Task item -> The answer is to be an exact copy of the lines below running from the line with "1982: 219.45 -> 190" down to the line with "1987: 239.8 -> 390", both ends included, and nothing more.

Data provided ->
········
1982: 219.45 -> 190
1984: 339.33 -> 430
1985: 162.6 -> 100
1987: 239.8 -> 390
········
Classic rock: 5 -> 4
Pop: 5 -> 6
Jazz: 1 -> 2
········
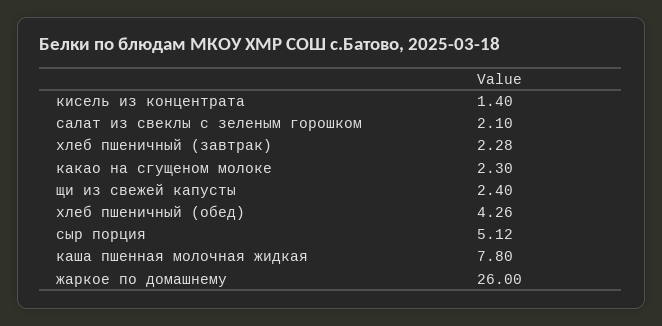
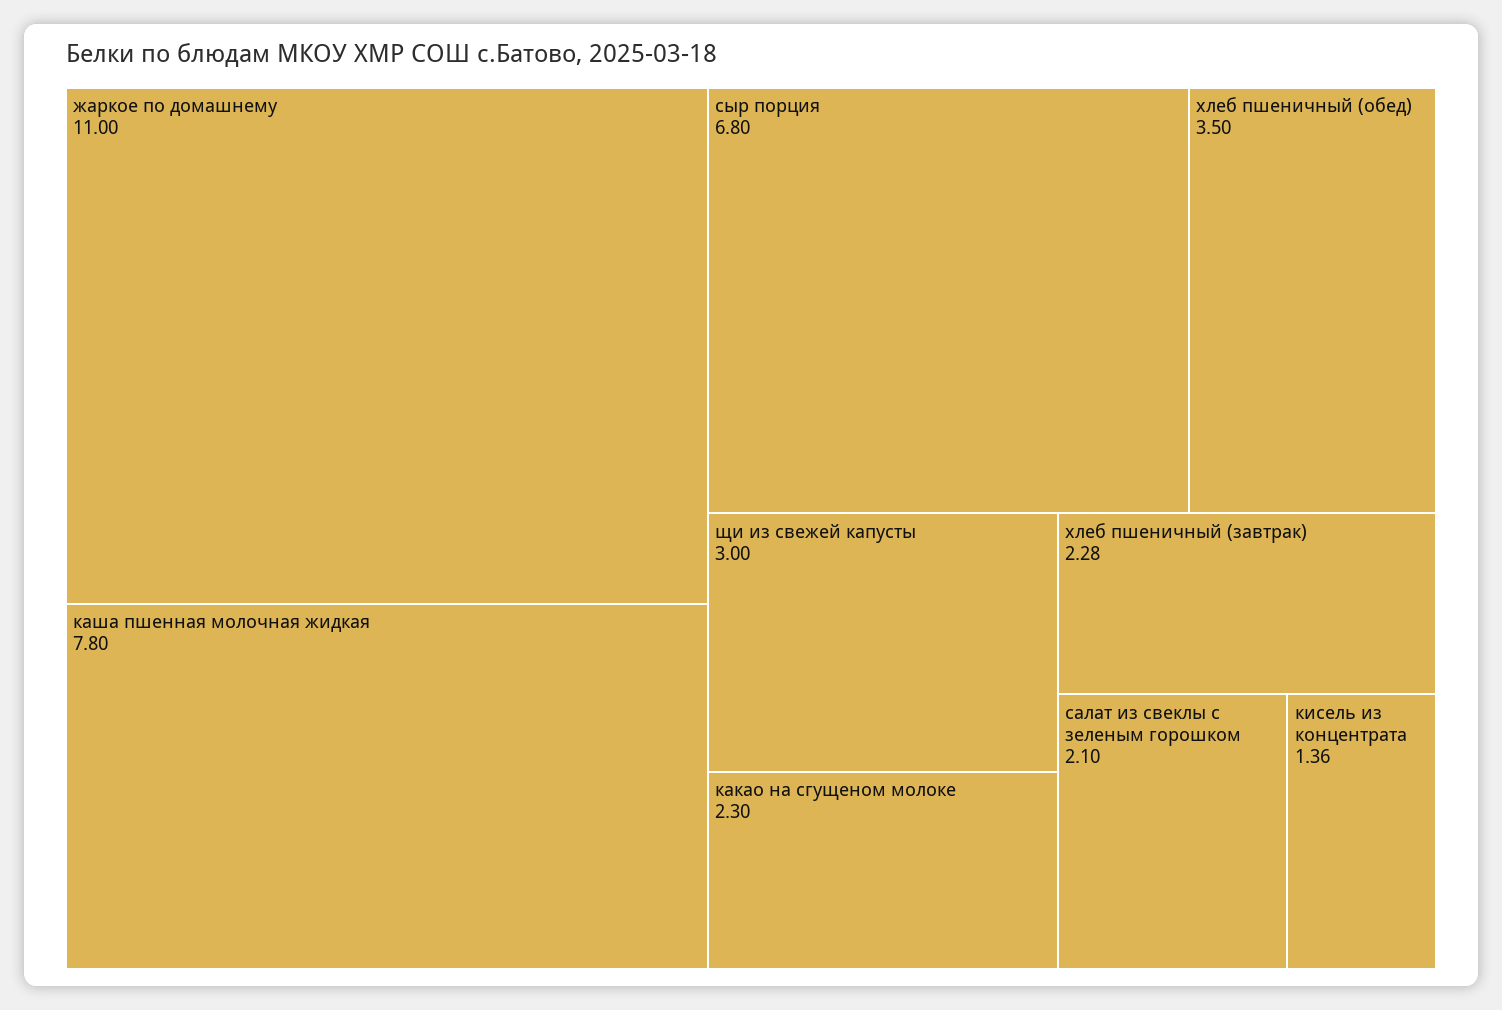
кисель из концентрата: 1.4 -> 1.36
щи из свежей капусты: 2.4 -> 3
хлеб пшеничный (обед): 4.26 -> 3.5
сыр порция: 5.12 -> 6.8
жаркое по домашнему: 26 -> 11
········
Answer area ->
1982: 219.45 -> 190
1984: 339.33 -> 430
1985: 162.6 -> 100
1987: 239.8 -> 390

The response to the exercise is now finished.